>> begin Input for this task

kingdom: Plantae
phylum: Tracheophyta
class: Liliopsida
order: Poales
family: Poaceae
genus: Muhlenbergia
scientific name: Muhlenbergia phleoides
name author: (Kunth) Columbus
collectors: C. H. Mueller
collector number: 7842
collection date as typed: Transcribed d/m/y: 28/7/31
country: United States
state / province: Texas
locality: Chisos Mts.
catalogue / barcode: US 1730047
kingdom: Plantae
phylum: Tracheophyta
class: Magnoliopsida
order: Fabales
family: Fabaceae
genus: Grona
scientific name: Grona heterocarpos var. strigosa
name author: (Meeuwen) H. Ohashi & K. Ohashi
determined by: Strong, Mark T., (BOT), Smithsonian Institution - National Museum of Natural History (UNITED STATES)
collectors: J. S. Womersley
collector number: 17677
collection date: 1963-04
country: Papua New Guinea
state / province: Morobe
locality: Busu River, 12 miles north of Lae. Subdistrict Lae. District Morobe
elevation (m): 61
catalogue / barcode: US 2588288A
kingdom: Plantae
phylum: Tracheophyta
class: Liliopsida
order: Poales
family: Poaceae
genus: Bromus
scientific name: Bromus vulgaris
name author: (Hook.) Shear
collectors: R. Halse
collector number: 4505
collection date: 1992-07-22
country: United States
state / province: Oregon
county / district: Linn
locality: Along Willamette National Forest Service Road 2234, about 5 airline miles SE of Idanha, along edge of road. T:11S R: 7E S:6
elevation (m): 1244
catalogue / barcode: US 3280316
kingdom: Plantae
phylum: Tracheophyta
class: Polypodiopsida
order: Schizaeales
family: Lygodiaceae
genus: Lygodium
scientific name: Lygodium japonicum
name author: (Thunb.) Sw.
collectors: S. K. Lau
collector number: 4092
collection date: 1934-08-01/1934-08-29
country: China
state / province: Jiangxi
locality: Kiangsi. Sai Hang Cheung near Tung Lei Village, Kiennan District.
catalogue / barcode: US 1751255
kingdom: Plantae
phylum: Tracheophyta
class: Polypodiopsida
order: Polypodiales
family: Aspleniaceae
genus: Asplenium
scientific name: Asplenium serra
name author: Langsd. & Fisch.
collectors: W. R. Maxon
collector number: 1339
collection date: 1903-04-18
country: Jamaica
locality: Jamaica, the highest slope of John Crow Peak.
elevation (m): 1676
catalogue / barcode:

>> end Input for this task

-- What to produce --
Retype the lines above, from the one containing "locality: Chisos Mts." through the one containing "name author: (Hook.) Shear", without changing anything.

-- Exercise response --
locality: Chisos Mts.
catalogue / barcode: US 1730047
kingdom: Plantae
phylum: Tracheophyta
class: Magnoliopsida
order: Fabales
family: Fabaceae
genus: Grona
scientific name: Grona heterocarpos var. strigosa
name author: (Meeuwen) H. Ohashi & K. Ohashi
determined by: Strong, Mark T., (BOT), Smithsonian Institution - National Museum of Natural History (UNITED STATES)
collectors: J. S. Womersley
collector number: 17677
collection date: 1963-04
country: Papua New Guinea
state / province: Morobe
locality: Busu River, 12 miles north of Lae. Subdistrict Lae. District Morobe
elevation (m): 61
catalogue / barcode: US 2588288A
kingdom: Plantae
phylum: Tracheophyta
class: Liliopsida
order: Poales
family: Poaceae
genus: Bromus
scientific name: Bromus vulgaris
name author: (Hook.) Shear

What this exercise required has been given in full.